** WHAT NEEDS TO BE DONE **
Copy each line below as it stands, but skip any picture it contains.

** SOURCE MATERIAL **
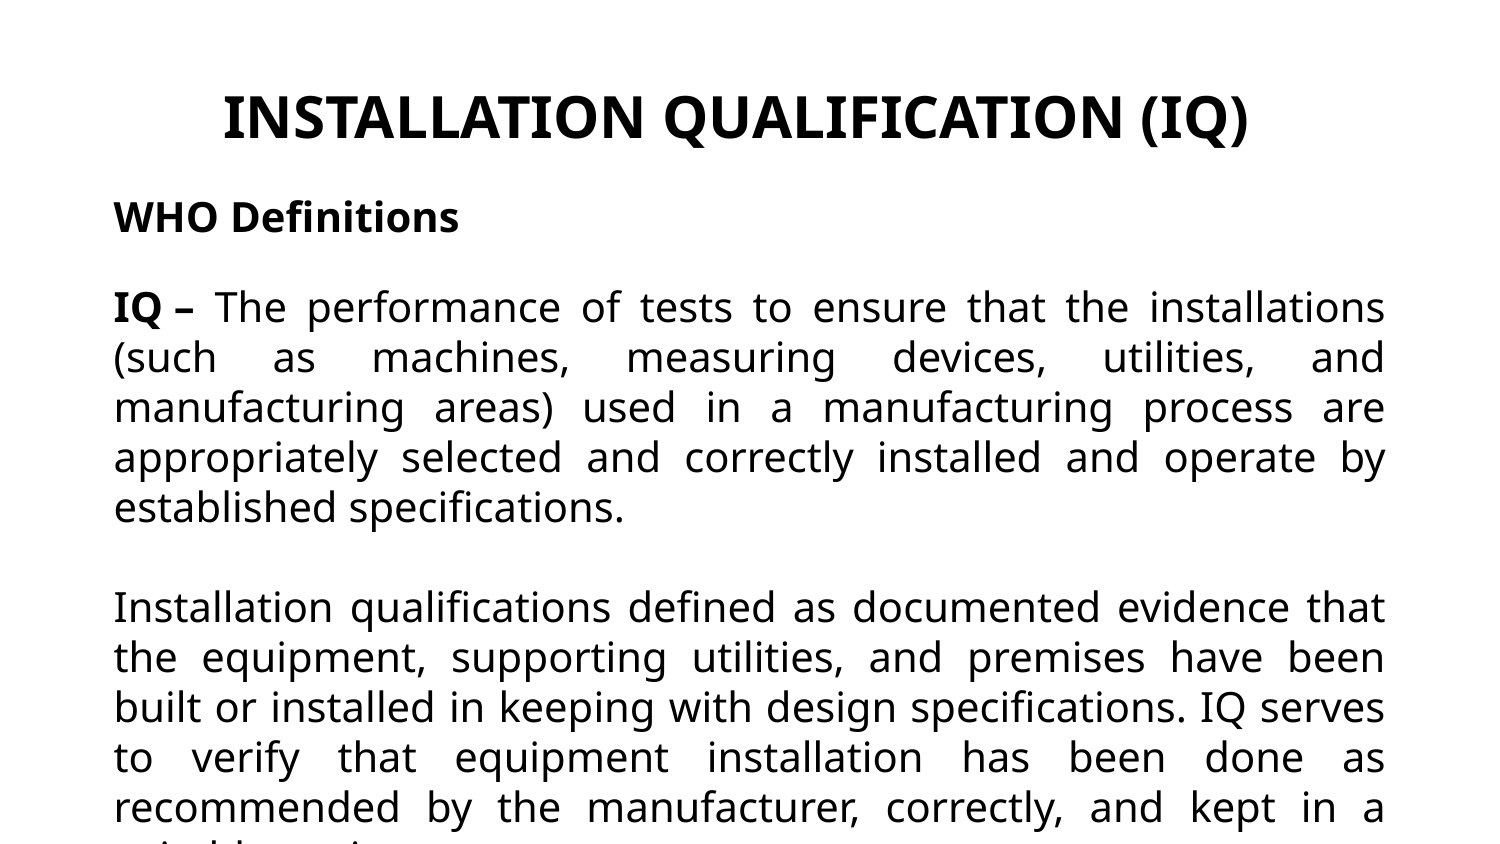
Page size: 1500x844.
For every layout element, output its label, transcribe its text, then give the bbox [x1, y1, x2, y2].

text_box INSTALLATION QUALIFICATION (IQ) [181, 72, 1292, 158]
text_box WHO Definitions IQ – The performance of tests to ensure that the installations (such as machines, measuring devices, utilities, and manufacturing areas) used in a manufacturing process are appropriately selected and correctly installed and operate by established specifications. Installation qualifications defined as documented evidence that the equipment, supporting utilities, and premises have been built or installed in keeping with design specifications. IQ serves to verify that equipment installation has been done as recommended by the manufacturer, correctly, and kept in a suitable environment. [98, 183, 1401, 844]
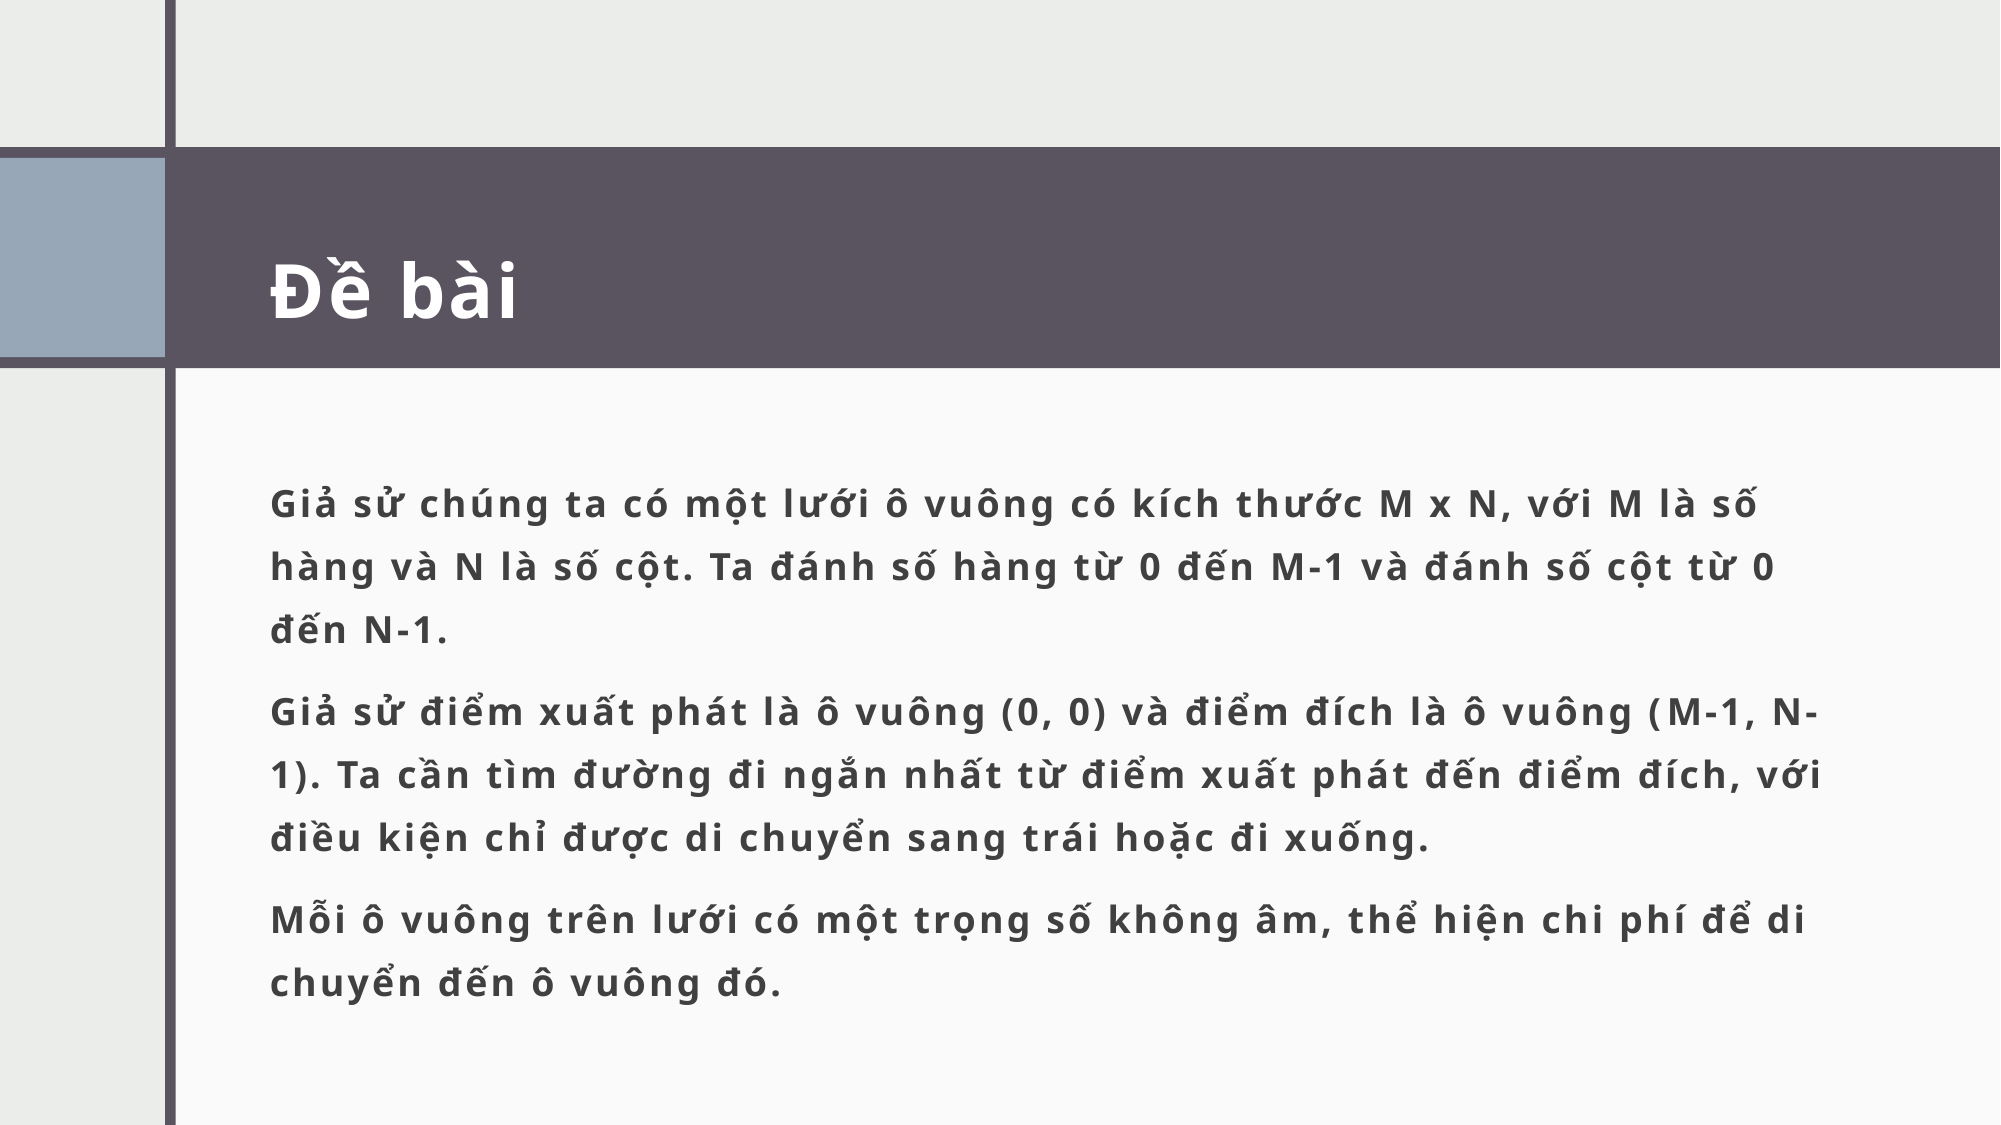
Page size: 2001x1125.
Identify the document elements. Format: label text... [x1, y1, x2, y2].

** OUTPUT OF THE TASK **
Page size: 1500x844.
For every layout element, output its label, transcribe its text, then give the bbox [x1, y1, x2, y2].

text_box INSTALLATION QUALIFICATION (IQ) [181, 72, 1292, 158]
text_box WHO Definitions IQ – The performance of tests to ensure that the installations (such as machines, measuring devices, utilities, and manufacturing areas) used in a manufacturing process are appropriately selected and correctly installed and operate by established specifications. Installation qualifications defined as documented evidence that the equipment, supporting utilities, and premises have been built or installed in keeping with design specifications. IQ serves to verify that equipment installation has been done as recommended by the manufacturer, correctly, and kept in a suitable environment. [98, 183, 1401, 844]
Page size: 2001x1125.
Identify the document elements. Format: label text... [x1, y1, x2, y2].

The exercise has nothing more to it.